Rewrite the records below as a numbered list, one line per item, leaving out any blank lines.
--- Entries supplied ---
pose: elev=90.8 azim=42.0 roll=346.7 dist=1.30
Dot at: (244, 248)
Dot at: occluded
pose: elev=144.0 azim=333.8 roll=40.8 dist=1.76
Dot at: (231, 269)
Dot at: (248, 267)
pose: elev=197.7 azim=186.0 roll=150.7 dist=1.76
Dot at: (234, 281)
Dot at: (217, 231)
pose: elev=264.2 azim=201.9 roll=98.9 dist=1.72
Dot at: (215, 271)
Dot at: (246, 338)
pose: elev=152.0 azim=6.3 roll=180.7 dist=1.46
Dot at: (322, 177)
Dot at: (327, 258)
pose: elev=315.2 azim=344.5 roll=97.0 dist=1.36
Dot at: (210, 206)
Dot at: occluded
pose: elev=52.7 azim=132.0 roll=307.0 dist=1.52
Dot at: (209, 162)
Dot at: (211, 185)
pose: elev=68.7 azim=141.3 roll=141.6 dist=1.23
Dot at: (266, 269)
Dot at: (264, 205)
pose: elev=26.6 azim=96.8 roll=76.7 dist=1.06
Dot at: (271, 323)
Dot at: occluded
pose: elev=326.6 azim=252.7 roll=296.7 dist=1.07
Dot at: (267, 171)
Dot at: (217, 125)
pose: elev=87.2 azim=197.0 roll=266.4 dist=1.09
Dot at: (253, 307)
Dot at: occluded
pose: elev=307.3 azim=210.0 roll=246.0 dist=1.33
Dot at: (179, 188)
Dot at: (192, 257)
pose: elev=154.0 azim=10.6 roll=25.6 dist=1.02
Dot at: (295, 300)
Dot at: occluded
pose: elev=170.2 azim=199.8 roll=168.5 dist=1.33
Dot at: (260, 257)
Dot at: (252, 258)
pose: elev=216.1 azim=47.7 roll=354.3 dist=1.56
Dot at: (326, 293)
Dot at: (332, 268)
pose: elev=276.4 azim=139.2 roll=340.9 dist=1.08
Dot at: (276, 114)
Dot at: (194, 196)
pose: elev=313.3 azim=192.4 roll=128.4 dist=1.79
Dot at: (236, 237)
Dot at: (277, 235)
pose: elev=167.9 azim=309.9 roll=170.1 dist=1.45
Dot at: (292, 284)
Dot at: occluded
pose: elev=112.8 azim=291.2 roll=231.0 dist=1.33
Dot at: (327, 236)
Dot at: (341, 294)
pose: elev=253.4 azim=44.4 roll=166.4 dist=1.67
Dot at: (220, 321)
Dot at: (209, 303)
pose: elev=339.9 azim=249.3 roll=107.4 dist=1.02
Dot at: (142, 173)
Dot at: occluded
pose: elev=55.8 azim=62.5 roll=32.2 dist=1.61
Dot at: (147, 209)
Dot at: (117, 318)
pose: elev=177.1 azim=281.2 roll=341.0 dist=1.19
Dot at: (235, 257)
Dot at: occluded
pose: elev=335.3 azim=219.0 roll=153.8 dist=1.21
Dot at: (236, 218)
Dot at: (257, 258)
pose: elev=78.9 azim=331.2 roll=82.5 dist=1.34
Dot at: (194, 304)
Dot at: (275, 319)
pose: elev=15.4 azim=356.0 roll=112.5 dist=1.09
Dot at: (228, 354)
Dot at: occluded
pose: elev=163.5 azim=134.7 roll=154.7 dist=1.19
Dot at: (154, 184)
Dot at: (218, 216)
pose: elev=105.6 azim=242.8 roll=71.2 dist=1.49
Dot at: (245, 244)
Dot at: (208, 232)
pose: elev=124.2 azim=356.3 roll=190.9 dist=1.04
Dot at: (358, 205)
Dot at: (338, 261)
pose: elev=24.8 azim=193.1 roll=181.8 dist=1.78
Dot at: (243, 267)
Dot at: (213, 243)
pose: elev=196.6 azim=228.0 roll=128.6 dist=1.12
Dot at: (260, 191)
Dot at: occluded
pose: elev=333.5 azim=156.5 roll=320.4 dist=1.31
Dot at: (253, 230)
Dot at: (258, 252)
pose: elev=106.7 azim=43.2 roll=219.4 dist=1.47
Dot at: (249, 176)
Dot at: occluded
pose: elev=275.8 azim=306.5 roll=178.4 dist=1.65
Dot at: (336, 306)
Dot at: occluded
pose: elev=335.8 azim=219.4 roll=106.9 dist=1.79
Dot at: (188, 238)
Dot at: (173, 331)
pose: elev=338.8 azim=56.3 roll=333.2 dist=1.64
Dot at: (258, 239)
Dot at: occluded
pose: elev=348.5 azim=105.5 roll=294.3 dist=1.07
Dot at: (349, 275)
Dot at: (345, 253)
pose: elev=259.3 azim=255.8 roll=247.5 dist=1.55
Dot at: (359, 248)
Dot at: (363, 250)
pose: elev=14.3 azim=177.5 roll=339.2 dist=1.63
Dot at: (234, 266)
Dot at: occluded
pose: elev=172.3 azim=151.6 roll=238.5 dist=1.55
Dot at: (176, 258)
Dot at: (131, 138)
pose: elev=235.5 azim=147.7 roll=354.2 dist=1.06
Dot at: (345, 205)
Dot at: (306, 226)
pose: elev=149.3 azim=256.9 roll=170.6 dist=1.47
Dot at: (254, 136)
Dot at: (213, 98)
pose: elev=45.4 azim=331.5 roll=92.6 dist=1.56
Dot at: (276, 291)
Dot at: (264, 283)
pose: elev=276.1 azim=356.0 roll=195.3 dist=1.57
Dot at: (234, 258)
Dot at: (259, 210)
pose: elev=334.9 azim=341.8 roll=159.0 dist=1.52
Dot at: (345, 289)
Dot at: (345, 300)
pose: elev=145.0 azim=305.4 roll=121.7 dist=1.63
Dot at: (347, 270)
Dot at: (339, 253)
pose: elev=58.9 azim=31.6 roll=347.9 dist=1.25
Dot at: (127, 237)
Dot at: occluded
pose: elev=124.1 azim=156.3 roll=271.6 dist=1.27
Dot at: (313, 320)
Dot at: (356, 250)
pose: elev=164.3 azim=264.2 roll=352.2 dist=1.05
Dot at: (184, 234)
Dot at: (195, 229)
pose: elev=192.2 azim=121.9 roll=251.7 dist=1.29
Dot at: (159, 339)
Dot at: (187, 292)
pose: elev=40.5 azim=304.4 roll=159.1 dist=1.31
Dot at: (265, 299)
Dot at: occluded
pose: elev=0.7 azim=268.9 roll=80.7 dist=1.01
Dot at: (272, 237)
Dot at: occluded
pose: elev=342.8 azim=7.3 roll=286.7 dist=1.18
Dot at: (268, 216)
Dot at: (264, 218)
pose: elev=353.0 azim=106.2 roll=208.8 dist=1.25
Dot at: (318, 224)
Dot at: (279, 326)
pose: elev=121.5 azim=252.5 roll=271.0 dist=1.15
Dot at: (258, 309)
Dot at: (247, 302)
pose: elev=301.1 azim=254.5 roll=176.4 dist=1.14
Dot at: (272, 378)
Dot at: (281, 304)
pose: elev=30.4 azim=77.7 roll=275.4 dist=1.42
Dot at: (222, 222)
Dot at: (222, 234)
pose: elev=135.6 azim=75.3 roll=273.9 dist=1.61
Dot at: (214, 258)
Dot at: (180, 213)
---
Full solution:
1. pose: elev=90.8 azim=42.0 roll=346.7 dist=1.30
2. Dot at: (244, 248)
3. Dot at: occluded
4. pose: elev=144.0 azim=333.8 roll=40.8 dist=1.76
5. Dot at: (231, 269)
6. Dot at: (248, 267)
7. pose: elev=197.7 azim=186.0 roll=150.7 dist=1.76
8. Dot at: (234, 281)
9. Dot at: (217, 231)
10. pose: elev=264.2 azim=201.9 roll=98.9 dist=1.72
11. Dot at: (215, 271)
12. Dot at: (246, 338)
13. pose: elev=152.0 azim=6.3 roll=180.7 dist=1.46
14. Dot at: (322, 177)
15. Dot at: (327, 258)
16. pose: elev=315.2 azim=344.5 roll=97.0 dist=1.36
17. Dot at: (210, 206)
18. Dot at: occluded
19. pose: elev=52.7 azim=132.0 roll=307.0 dist=1.52
20. Dot at: (209, 162)
21. Dot at: (211, 185)
22. pose: elev=68.7 azim=141.3 roll=141.6 dist=1.23
23. Dot at: (266, 269)
24. Dot at: (264, 205)
25. pose: elev=26.6 azim=96.8 roll=76.7 dist=1.06
26. Dot at: (271, 323)
27. Dot at: occluded
28. pose: elev=326.6 azim=252.7 roll=296.7 dist=1.07
29. Dot at: (267, 171)
30. Dot at: (217, 125)
31. pose: elev=87.2 azim=197.0 roll=266.4 dist=1.09
32. Dot at: (253, 307)
33. Dot at: occluded
34. pose: elev=307.3 azim=210.0 roll=246.0 dist=1.33
35. Dot at: (179, 188)
36. Dot at: (192, 257)
37. pose: elev=154.0 azim=10.6 roll=25.6 dist=1.02
38. Dot at: (295, 300)
39. Dot at: occluded
40. pose: elev=170.2 azim=199.8 roll=168.5 dist=1.33
41. Dot at: (260, 257)
42. Dot at: (252, 258)
43. pose: elev=216.1 azim=47.7 roll=354.3 dist=1.56
44. Dot at: (326, 293)
45. Dot at: (332, 268)
46. pose: elev=276.4 azim=139.2 roll=340.9 dist=1.08
47. Dot at: (276, 114)
48. Dot at: (194, 196)
49. pose: elev=313.3 azim=192.4 roll=128.4 dist=1.79
50. Dot at: (236, 237)
51. Dot at: (277, 235)
52. pose: elev=167.9 azim=309.9 roll=170.1 dist=1.45
53. Dot at: (292, 284)
54. Dot at: occluded
55. pose: elev=112.8 azim=291.2 roll=231.0 dist=1.33
56. Dot at: (327, 236)
57. Dot at: (341, 294)
58. pose: elev=253.4 azim=44.4 roll=166.4 dist=1.67
59. Dot at: (220, 321)
60. Dot at: (209, 303)
61. pose: elev=339.9 azim=249.3 roll=107.4 dist=1.02
62. Dot at: (142, 173)
63. Dot at: occluded
64. pose: elev=55.8 azim=62.5 roll=32.2 dist=1.61
65. Dot at: (147, 209)
66. Dot at: (117, 318)
67. pose: elev=177.1 azim=281.2 roll=341.0 dist=1.19
68. Dot at: (235, 257)
69. Dot at: occluded
70. pose: elev=335.3 azim=219.0 roll=153.8 dist=1.21
71. Dot at: (236, 218)
72. Dot at: (257, 258)
73. pose: elev=78.9 azim=331.2 roll=82.5 dist=1.34
74. Dot at: (194, 304)
75. Dot at: (275, 319)
76. pose: elev=15.4 azim=356.0 roll=112.5 dist=1.09
77. Dot at: (228, 354)
78. Dot at: occluded
79. pose: elev=163.5 azim=134.7 roll=154.7 dist=1.19
80. Dot at: (154, 184)
81. Dot at: (218, 216)
82. pose: elev=105.6 azim=242.8 roll=71.2 dist=1.49
83. Dot at: (245, 244)
84. Dot at: (208, 232)
85. pose: elev=124.2 azim=356.3 roll=190.9 dist=1.04
86. Dot at: (358, 205)
87. Dot at: (338, 261)
88. pose: elev=24.8 azim=193.1 roll=181.8 dist=1.78
89. Dot at: (243, 267)
90. Dot at: (213, 243)
91. pose: elev=196.6 azim=228.0 roll=128.6 dist=1.12
92. Dot at: (260, 191)
93. Dot at: occluded
94. pose: elev=333.5 azim=156.5 roll=320.4 dist=1.31
95. Dot at: (253, 230)
96. Dot at: (258, 252)
97. pose: elev=106.7 azim=43.2 roll=219.4 dist=1.47
98. Dot at: (249, 176)
99. Dot at: occluded
100. pose: elev=275.8 azim=306.5 roll=178.4 dist=1.65
101. Dot at: (336, 306)
102. Dot at: occluded
103. pose: elev=335.8 azim=219.4 roll=106.9 dist=1.79
104. Dot at: (188, 238)
105. Dot at: (173, 331)
106. pose: elev=338.8 azim=56.3 roll=333.2 dist=1.64
107. Dot at: (258, 239)
108. Dot at: occluded
109. pose: elev=348.5 azim=105.5 roll=294.3 dist=1.07
110. Dot at: (349, 275)
111. Dot at: (345, 253)
112. pose: elev=259.3 azim=255.8 roll=247.5 dist=1.55
113. Dot at: (359, 248)
114. Dot at: (363, 250)
115. pose: elev=14.3 azim=177.5 roll=339.2 dist=1.63
116. Dot at: (234, 266)
117. Dot at: occluded
118. pose: elev=172.3 azim=151.6 roll=238.5 dist=1.55
119. Dot at: (176, 258)
120. Dot at: (131, 138)
121. pose: elev=235.5 azim=147.7 roll=354.2 dist=1.06
122. Dot at: (345, 205)
123. Dot at: (306, 226)
124. pose: elev=149.3 azim=256.9 roll=170.6 dist=1.47
125. Dot at: (254, 136)
126. Dot at: (213, 98)
127. pose: elev=45.4 azim=331.5 roll=92.6 dist=1.56
128. Dot at: (276, 291)
129. Dot at: (264, 283)
130. pose: elev=276.1 azim=356.0 roll=195.3 dist=1.57
131. Dot at: (234, 258)
132. Dot at: (259, 210)
133. pose: elev=334.9 azim=341.8 roll=159.0 dist=1.52
134. Dot at: (345, 289)
135. Dot at: (345, 300)
136. pose: elev=145.0 azim=305.4 roll=121.7 dist=1.63
137. Dot at: (347, 270)
138. Dot at: (339, 253)
139. pose: elev=58.9 azim=31.6 roll=347.9 dist=1.25
140. Dot at: (127, 237)
141. Dot at: occluded
142. pose: elev=124.1 azim=156.3 roll=271.6 dist=1.27
143. Dot at: (313, 320)
144. Dot at: (356, 250)
145. pose: elev=164.3 azim=264.2 roll=352.2 dist=1.05
146. Dot at: (184, 234)
147. Dot at: (195, 229)
148. pose: elev=192.2 azim=121.9 roll=251.7 dist=1.29
149. Dot at: (159, 339)
150. Dot at: (187, 292)
151. pose: elev=40.5 azim=304.4 roll=159.1 dist=1.31
152. Dot at: (265, 299)
153. Dot at: occluded
154. pose: elev=0.7 azim=268.9 roll=80.7 dist=1.01
155. Dot at: (272, 237)
156. Dot at: occluded
157. pose: elev=342.8 azim=7.3 roll=286.7 dist=1.18
158. Dot at: (268, 216)
159. Dot at: (264, 218)
160. pose: elev=353.0 azim=106.2 roll=208.8 dist=1.25
161. Dot at: (318, 224)
162. Dot at: (279, 326)
163. pose: elev=121.5 azim=252.5 roll=271.0 dist=1.15
164. Dot at: (258, 309)
165. Dot at: (247, 302)
166. pose: elev=301.1 azim=254.5 roll=176.4 dist=1.14
167. Dot at: (272, 378)
168. Dot at: (281, 304)
169. pose: elev=30.4 azim=77.7 roll=275.4 dist=1.42
170. Dot at: (222, 222)
171. Dot at: (222, 234)
172. pose: elev=135.6 azim=75.3 roll=273.9 dist=1.61
173. Dot at: (214, 258)
174. Dot at: (180, 213)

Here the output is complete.